Please copy these items word for word, starting at the line that contains "Stöd & assistans" and stopping after the line that contains "Agenda 2030".

[[ Source material open ]]

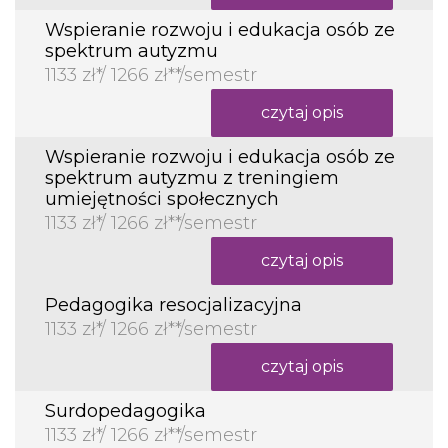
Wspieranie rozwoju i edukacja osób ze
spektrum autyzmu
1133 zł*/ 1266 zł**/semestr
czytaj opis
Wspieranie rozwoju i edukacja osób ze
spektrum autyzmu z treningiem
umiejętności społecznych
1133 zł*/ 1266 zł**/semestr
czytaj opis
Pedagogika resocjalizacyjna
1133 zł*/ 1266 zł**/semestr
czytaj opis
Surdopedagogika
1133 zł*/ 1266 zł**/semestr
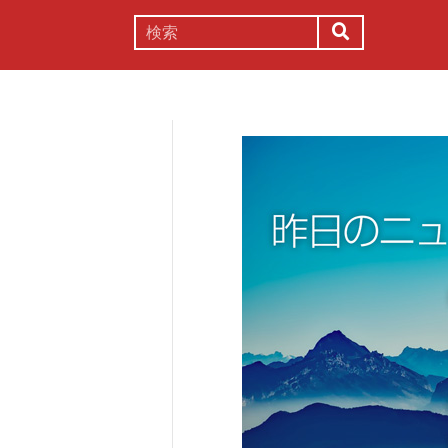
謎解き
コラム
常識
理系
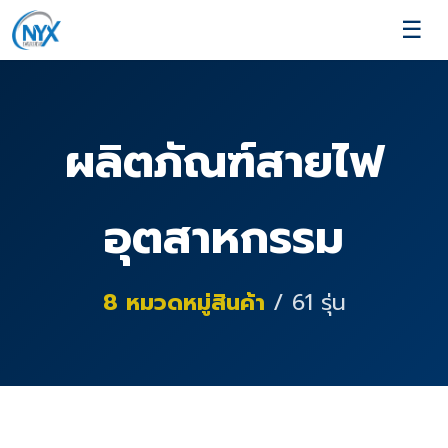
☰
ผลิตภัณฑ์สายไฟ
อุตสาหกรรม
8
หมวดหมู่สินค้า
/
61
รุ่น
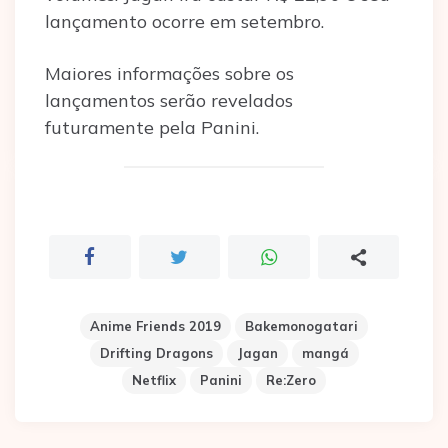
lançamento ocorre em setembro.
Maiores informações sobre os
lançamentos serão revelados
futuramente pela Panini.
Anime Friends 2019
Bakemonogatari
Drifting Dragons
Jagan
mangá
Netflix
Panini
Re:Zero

[[ Source material closed ]]
[[ Source material open ]]

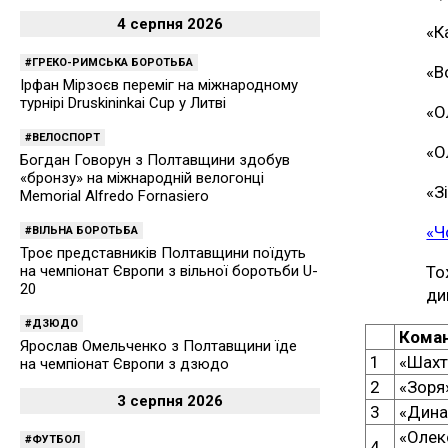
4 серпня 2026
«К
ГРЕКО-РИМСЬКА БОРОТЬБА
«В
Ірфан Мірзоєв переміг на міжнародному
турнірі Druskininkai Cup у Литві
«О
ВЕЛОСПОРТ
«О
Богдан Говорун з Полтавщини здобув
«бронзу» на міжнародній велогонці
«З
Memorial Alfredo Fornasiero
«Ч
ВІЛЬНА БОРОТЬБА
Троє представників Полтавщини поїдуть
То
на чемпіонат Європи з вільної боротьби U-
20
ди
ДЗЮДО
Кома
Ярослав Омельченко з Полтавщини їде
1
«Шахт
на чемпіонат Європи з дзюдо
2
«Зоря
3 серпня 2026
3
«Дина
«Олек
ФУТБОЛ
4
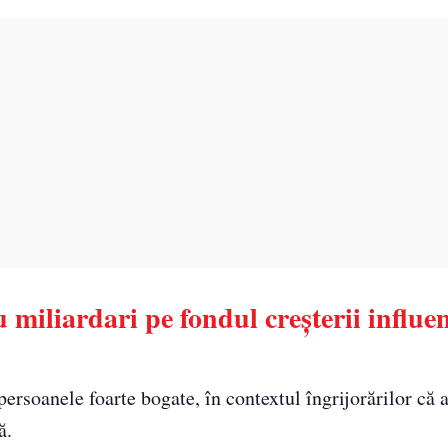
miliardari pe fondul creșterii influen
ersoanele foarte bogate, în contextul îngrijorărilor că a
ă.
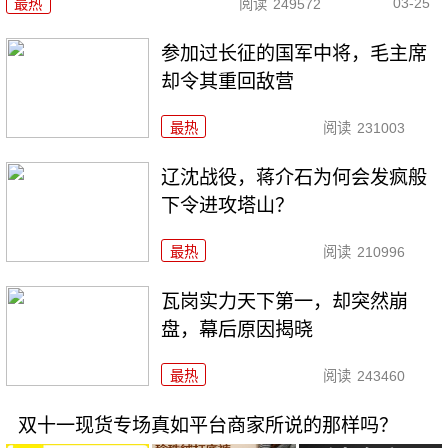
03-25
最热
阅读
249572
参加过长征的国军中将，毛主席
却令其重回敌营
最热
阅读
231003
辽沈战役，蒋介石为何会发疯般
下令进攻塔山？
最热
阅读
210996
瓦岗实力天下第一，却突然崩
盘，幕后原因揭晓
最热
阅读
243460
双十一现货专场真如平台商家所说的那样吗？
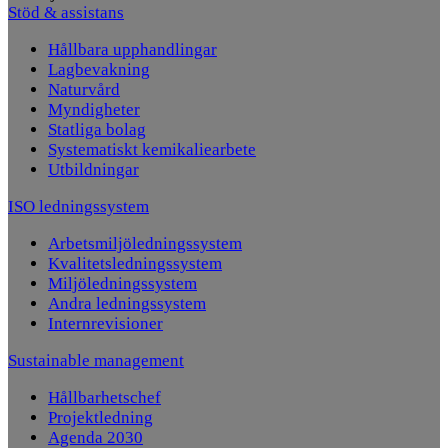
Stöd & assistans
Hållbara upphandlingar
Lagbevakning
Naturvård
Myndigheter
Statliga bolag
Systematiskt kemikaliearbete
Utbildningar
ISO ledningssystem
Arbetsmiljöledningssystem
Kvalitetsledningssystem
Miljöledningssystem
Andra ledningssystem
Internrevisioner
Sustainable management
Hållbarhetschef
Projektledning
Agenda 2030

[[ Source material closed ]]

**Solution for this exercise:**
Stöd & assistans
Hållbara upphandlingar
Lagbevakning
Naturvård
Myndigheter
Statliga bolag
Systematiskt kemikaliearbete
Utbildningar
ISO ledningssystem
Arbetsmiljöledningssystem
Kvalitetsledningssystem
Miljöledningssystem
Andra ledningssystem
Internrevisioner
Sustainable management
Hållbarhetschef
Projektledning
Agenda 2030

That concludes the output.